Your answer should be the lines of the listing that contain the word "contrast".
*** Opening of Material provided ***
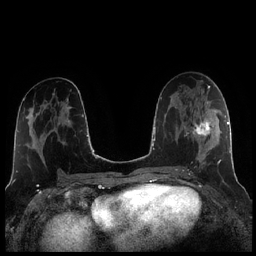
Breast MRI (dynamic contrast-enhanced), one axial slice; position 115 of 256 along the scan axis; dynamic contrast-enhanced series, time point 2 of 7 at this slice position (early post-contrast); 1.5 T; TE 1.9 ms, TR 4.2 ms; 0.8 mm slice thickness; 256 × 256 image matrix. Female patient.
Outlined on this slice (semi-automatically segmented with operator editing):
- enhancing-tissue mask used for the functional tumour volume (all voxels passing the contrast-enhancement thresholds inside the analysis volume; usually the tumour): bounding box [x1, y1, x2, y2] px = [184, 105, 221, 166]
*** Close of Material provided ***
Solution to this problem:
Breast MRI (dynamic contrast-enhanced), one axial slice; position 115 of 256 along the scan axis; dynamic contrast-enhanced series, time point 2 of 7 at this slice position (early post-contrast); 1.5 T; TE 1.9 ms, TR 4.2 ms; 0.8 mm slice thickness; 256 × 256 image matrix. Female patient.
- enhancing-tissue mask used for the functional tumour volume (all voxels passing the contrast-enhancement thresholds inside the analysis volume; usually the tumour): bounding box [x1, y1, x2, y2] px = [184, 105, 221, 166]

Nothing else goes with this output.